**EXERCISE REQUIREMENTS**
Reproduce the lines below word for word, leaving out the pictures.
* Start *
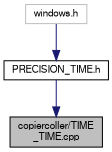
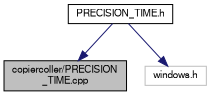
  digraph {
    node [color=black fontname=FreeSans fontsize=10 shape=record]
    edge [color=midnightblue fontname=FreeSans fontsize=10 labelfontname=FreeSans labelfontsize=10 style=solid]
-   n1 [fillcolor=grey75 fontcolor=black height=0.2 label="copiercoller/TIME\l_TIME.cpp" style=filled width=0.4]
+   n1 [fillcolor=grey75 fontcolor=black height=0.2 label="copiercoller/PRECISION\l_TIME.cpp" style=filled width=0.4]
    n2 [height=0.2 label="PRECISION_TIME.h" width=0.4]
    n3 [color=grey75 height=0.2 label="windows.h" width=0.4]
    n2 -> n1
-   n3 -> n2
+   n2 -> n3
  }
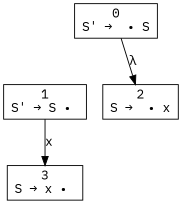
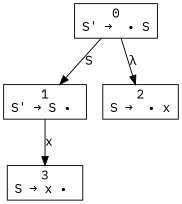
* End *
**EXERCISE RESPONSE**
  digraph {
    node [color=black fontname=FreeSans fontsize=10 shape=record]
    edge [color=midnightblue fontname=FreeSans fontsize=10 labelfontname=FreeSans labelfontsize=10 style=solid]
-   n1 [fillcolor=grey75 fontcolor=black height=0.2 label="copiercoller/TIME\l_TIME.cpp" style=filled width=0.4]
+   n1 [fillcolor=grey75 fontcolor=black height=0.2 label="copiercoller/PRECISION\l_TIME.cpp" style=filled width=0.4]
    n2 [height=0.2 label="PRECISION_TIME.h" width=0.4]
    n3 [color=grey75 height=0.2 label="windows.h" width=0.4]
    n2 -> n1
-   n3 -> n2
+   n2 -> n3
  }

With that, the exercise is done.